Arnold-Forster's intervention to this literature is twofold: first, she expands the spectrum of emotions that come under historical scrutiny. As she puts it, “I thought I was going to be investigating the past and present of compassion, sympathy, anxiety, doubt and grief” (12). Instead, the author's oral history interviews with surgeons both retired and in practice reveal a preoccupation with a less studied, emotional landscape “of professional identity, problematic colleagues and paperwork” (12). Arnold-Forster's deft investigation into these everyday emotional experiences of surgeons leads to a second critical intervention—a robust contextualization of postwar British surgery and the effect of changing political and organizational structures upon surgical identity. Merging sociological and historical approaches, Arnold-Forster finds a culture of surgery that has fostered exclusion; where tropes of masculinity, militarism, and elitism have helped surgery retain its powerful status while preventing many from finding a place in the profession. The statistics on the contemporary surgical workforce make for depressing reading. Just thirteen percent of surgical consultants are women, while statistics about the ethnic make-up of the surgical workforce are not even known. As Arnold-Forster argues, this suggests “that the racial and ethnic diversity of the surgical workforce has never been a top priority for the profession's leadership” (149). For both women and racially minoritized people, informal old boys networks, lack of mentorship from senior staff, and discriminatory patients have caused real damage to the profession's ability to form a demographic that reflects the patient populace.
This leads to the penultimate and perhaps most fascinating chapter of the book that delves into the concept of surgical time. Working hours are curiously under-researched in the history of medicine, but, as Arnold-Forster contends, they have been a critical aspect to surgical identity. The ideal of a selfless surgeon who could be called upon at all hours to operate was a stereotype long maintained, and to an extent, encouraged by the surgical profession, bathing in the cultural capital that the vocational ideal of surgery brought. But by the latter decades of the century the excessive working hours of surgeons were under question. The implementation of the European Working Time Directive in 1998 slowly phased in a forty-eight-hour limit on doctors’ working week and signaled the slow decline of a normative culture of days-long shifts among junior surgeons. The surgical firm—a tight-knit unit of clinicians, led by one or two permanent members of medical staff—to which junior doctors would temporarily be attached began to disappear. The cut in working hours as well as the shift away from onsite accommodation gave surgeons greater freedom in their personal lives. However, from the perspective of some of Arnold-Forster's interviewees it has also led to a lack of continuity in patient care.

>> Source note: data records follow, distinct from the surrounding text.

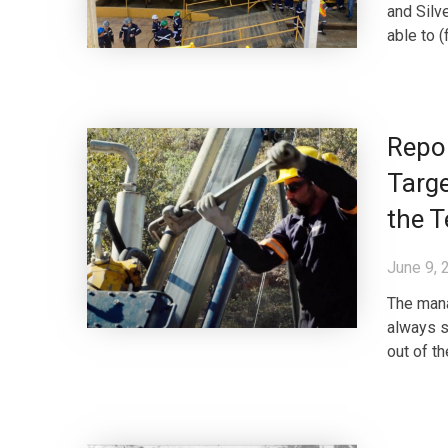
and Silve
able to (
Repor
Targe
the T
June 9, 
The mana
always s
out of t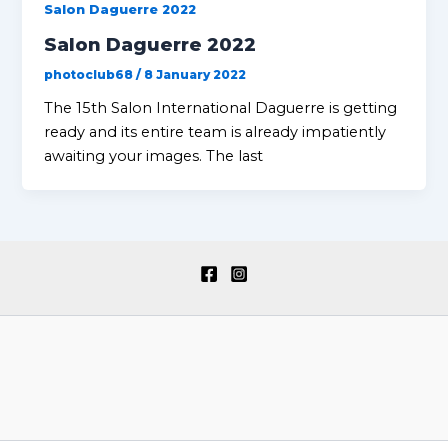
Salon Daguerre 2022
Salon Daguerre 2022
photoclub68
/
8 January 2022
The 15th Salon International Daguerre is getting
ready and its entire team is already impatiently
awaiting your images. The last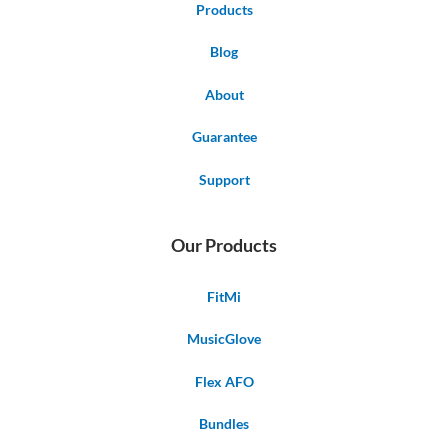
Products
Blog
About
Guarantee
Support
Our Products
FitMi
MusicGlove
Flex AFO
Bundles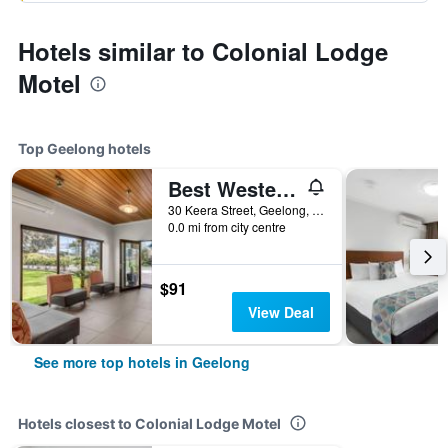
Hotels similar to Colonial Lodge
Motel
Top Geelong hotels
Best Western Geelong Motor Inn & Serviced Apartments
30 Keera Street, Geelong, VIC, Australia
0.0 mi from city centre
$91
View Deal
See more top hotels in Geelong
Hotels closest to Colonial Lodge Motel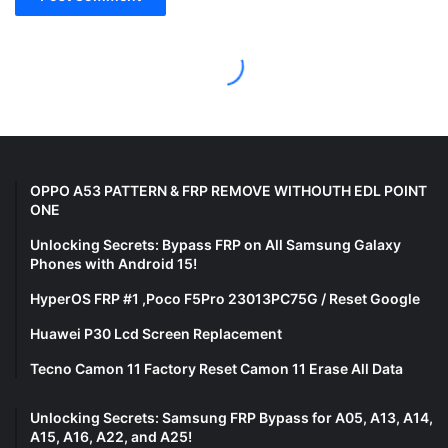
OPPO A53 PATTERN & FRP REMOVE WITHOUTH EDL POINT
ONE
Unlocking Secrets: Bypass FRP on All Samsung Galaxy
Phones with Android 15!
HyperOS FRP #1 ,Poco F5Pro 23013PC75G / Reset Google
Huawei P30 Lcd Screen Replacement
Tecno Camon 11 Factory Reset Camon 11 Erase All Data
Unlocking Secrets: Samsung FRP Bypass for A05, A13, A14,
A15, A16, A22, and A25!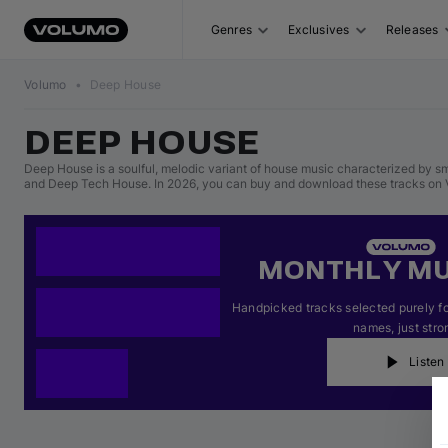
Genres
Exclusives
Releases
Volumo
•
Deep House
DEEP HOUSE
Deep House is a soulful, melodic variant of house music characterized by sm
and Deep Tech House. In 2026, you can buy and download these tracks on V
MONTHLY MU
Handpicked tracks selected purely for
names, just stro
Listen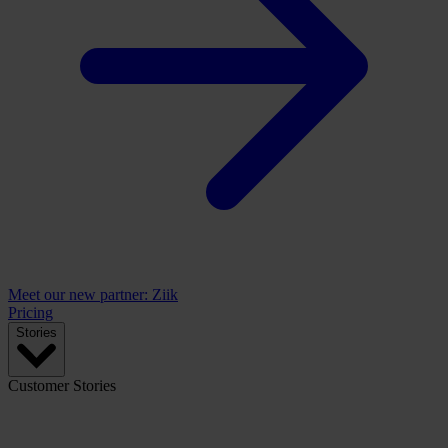
Meet our new partner: Ziik
Pricing
Stories
Customer Stories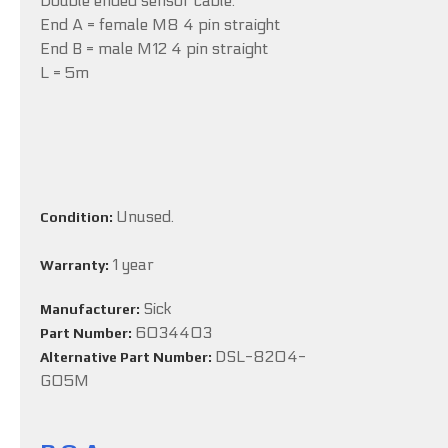
Double ended sensor cable:
End A = female M8 4 pin straight
End B = male M12 4 pin straight
L = 5m
Unused.
Condition:
1 year
Warranty:
Sick
Manufacturer:
6034403
Part Number:
DSL-8204-
Alternative Part Number:
G05M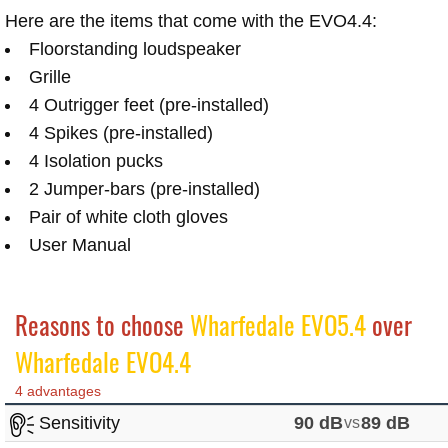
Here are the items that come with the EVO4.4:
Floorstanding loudspeaker
Grille
4 Outrigger feet (pre-installed)
4 Spikes (pre-installed)
4 Isolation pucks
2 Jumper-bars (pre-installed)
Pair of white cloth gloves
User Manual
Reasons to choose
Wharfedale EVO5.4
over
Wharfedale EVO4.4
4 advantages
Sensitivity
90 dB
vs
89 dB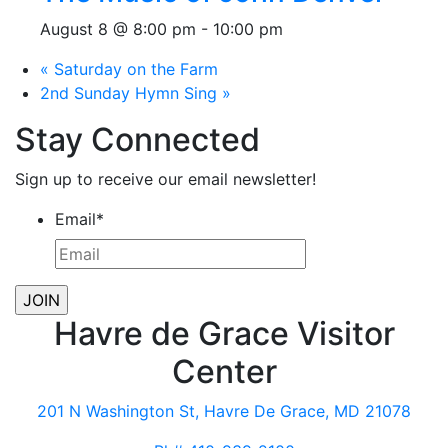
August 8 @ 8:00 pm
-
10:00 pm
«
Saturday on the Farm
2nd Sunday Hymn Sing
»
Stay Connected
Sign up to receive our email newsletter!
Email
*
Havre de Grace Visitor
Center
201 N Washington St, Havre De Grace, MD 21078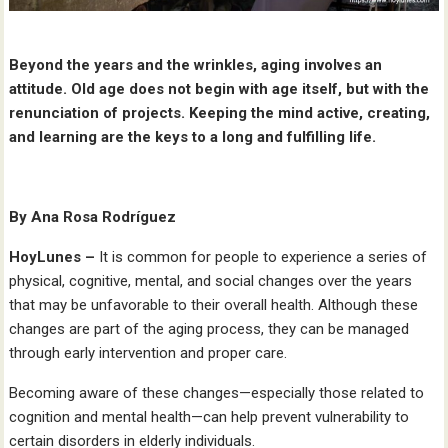
Beyond the years and the wrinkles, aging involves an
attitude. Old age does not begin with age itself, but with the
renunciation of projects. Keeping the mind active, creating,
and learning are the keys to a long and fulfilling life.
By Ana Rosa Rodríguez
HoyLunes –
It is common for people to experience a series of
physical, cognitive, mental, and social changes over the years
that may be unfavorable to their overall health. Although these
changes are part of the aging process, they can be managed
through early intervention and proper care.
Becoming aware of these changes—especially those related to
cognition and mental health—can help prevent vulnerability to
certain disorders in elderly individuals.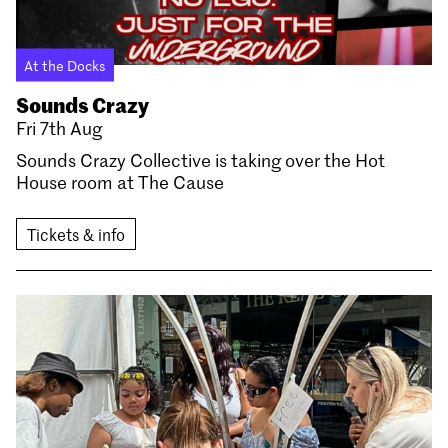
At the Docks
Sounds Crazy
Fri 7th Aug
Sounds Crazy Collective is taking over the Hot
House room at The Cause
Tickets & info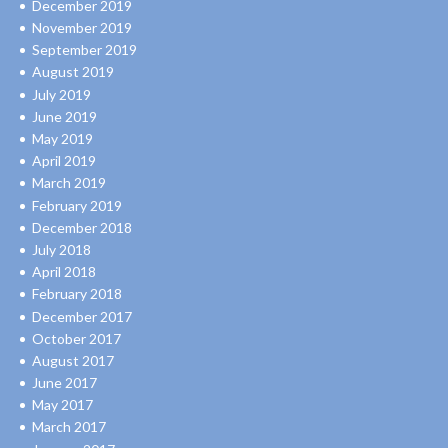
December 2019
November 2019
September 2019
August 2019
July 2019
June 2019
May 2019
April 2019
March 2019
February 2019
December 2018
July 2018
April 2018
February 2018
December 2017
October 2017
August 2017
June 2017
May 2017
March 2017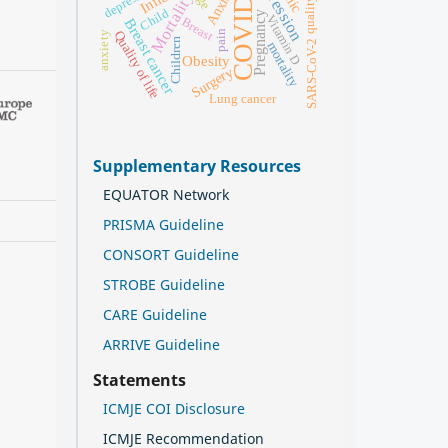
COVID-19
Depression
depression
Anxiety
Mortality
Child
Pregnancy
Vitamin D
Breast
Breast cancer
pain
Quality of life
anxiety
Children
SARS-CoV-2
mortality
Obesity
Surgery
Lung cancer
Supplementary Resources
EQUATOR Network
PRISMA Guideline
CONSORT Guideline
STROBE Guideline
CARE Guideline
ARRIVE Guideline
Statements
ICMJE COI Disclosure
ICMJE Recommendation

This is an exhaustive and elegantly penned account of postwar surgery. It does have its minor issues. For example, the media controversies over heart transplants in the 1960s feel like a curious omission from the chapter on surgery and films, fiction, and TV. As historians such as Ayesha Nathoo and Kelly Loughlin have shown, the introduction of heart transplants had a huge influence on popular understandings of surgeons in Britain, and it would have been interesting to see more on the porous boundaries between fictional and non-fictional media accounts of surgery. I was also left pondering, at times, how vast the differences in surgeons’ and physicians’ experiences really were and in what ways their postwar histories have in fact reflected one another's. Nonetheless, this is a welcome and significant contribution to both the history of surgery and the history of the National Health Service, which will undoubtedly be of interest to a wide audience.